6 responses to “Swaddling and developmental dysplasia of the hips”

  1. how reliable is hip ultrasound in the screening of patients with possible
    DDH when used in addition to the physical examination?

  2. interesting to hear swaddling is making a comeback. I thought we were more successful in explaining the risk. Time to revisit this during pregnancy.

  3. Useful reminder to discuss and review techniques of swaddling, rather than just the fact of it…especially with the increasing use of swaddling and the variety of swaddling techniques and materials/devices on the market and promoted through cultural practices or the “mom and baby” business.
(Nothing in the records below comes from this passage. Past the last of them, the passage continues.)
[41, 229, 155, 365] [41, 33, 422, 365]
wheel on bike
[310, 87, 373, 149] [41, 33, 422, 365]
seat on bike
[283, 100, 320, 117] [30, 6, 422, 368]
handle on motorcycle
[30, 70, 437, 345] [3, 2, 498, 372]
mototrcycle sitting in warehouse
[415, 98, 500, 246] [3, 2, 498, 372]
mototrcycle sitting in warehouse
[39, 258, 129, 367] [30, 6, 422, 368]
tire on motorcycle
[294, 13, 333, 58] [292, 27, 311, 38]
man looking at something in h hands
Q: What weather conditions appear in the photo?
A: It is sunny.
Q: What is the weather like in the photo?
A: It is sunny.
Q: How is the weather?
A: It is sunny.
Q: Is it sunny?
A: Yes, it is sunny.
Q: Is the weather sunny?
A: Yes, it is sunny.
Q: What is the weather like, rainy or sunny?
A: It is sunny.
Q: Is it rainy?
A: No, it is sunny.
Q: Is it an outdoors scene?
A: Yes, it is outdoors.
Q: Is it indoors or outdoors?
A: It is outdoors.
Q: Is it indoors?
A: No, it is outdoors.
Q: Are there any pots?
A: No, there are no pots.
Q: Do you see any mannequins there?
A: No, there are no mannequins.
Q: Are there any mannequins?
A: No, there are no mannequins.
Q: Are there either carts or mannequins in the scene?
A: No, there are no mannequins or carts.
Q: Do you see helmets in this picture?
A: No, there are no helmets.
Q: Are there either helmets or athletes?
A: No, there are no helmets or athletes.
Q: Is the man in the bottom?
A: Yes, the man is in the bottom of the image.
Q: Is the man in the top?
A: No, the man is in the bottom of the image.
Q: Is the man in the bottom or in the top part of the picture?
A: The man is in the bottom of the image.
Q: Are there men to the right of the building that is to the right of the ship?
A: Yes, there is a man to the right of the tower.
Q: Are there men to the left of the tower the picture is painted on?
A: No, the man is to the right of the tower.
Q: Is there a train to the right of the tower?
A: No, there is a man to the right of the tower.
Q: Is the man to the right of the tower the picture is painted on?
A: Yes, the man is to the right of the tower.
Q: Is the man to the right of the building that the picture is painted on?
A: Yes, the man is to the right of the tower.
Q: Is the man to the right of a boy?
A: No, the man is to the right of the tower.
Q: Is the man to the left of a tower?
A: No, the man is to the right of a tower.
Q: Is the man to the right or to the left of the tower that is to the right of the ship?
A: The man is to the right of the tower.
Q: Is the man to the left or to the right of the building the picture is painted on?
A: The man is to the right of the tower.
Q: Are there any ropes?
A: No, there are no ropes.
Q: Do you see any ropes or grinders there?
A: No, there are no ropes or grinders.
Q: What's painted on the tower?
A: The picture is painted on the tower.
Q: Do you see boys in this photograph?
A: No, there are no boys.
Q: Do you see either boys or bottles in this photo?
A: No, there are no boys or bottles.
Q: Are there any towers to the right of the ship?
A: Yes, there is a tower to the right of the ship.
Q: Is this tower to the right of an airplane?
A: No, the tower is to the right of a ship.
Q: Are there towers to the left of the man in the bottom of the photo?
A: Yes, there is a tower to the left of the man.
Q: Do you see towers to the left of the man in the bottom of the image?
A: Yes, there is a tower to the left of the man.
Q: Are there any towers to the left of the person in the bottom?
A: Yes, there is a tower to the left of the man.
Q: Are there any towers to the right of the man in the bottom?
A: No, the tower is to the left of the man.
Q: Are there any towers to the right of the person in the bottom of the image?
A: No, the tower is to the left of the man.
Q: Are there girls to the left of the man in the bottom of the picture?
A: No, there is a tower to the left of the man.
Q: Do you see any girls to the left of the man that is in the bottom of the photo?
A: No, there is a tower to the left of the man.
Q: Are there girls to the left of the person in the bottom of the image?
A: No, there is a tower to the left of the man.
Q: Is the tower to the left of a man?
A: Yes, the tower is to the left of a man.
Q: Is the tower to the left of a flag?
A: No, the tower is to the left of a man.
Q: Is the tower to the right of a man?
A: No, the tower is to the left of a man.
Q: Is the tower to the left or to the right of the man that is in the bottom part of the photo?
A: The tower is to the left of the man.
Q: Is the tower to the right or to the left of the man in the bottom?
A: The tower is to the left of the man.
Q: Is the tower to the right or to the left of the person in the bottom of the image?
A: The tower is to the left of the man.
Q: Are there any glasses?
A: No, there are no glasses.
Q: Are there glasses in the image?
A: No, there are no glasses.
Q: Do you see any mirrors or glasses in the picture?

  4. If the baby has a clearly abnormal hip examination, I would suggest referring straight to orthopedics.
    If the baby has an equivocal hip examination and/or significant risk factors as outlined in the review, ultrasonography is a reliable investigation.

  5. I had not noticed an increase in this type of swaddling so I will ask and watch more carefully

  6. As a matter of curiosity, has anyone looked into the incidence of DDH in the Inuit. Most Inuiit children are carried in their mothers’ amautis ( a rather convenient sort of child carrier come Parka) until they are three years old or even more. The kids seem to sit in there with their hips (and knees) flexed and externally rotated. I couldn’t help but wonder
    if this contributed to the incredible flexibility of Inuit women’s hips which I noted in the deliver room. What about other “squatting cultures”?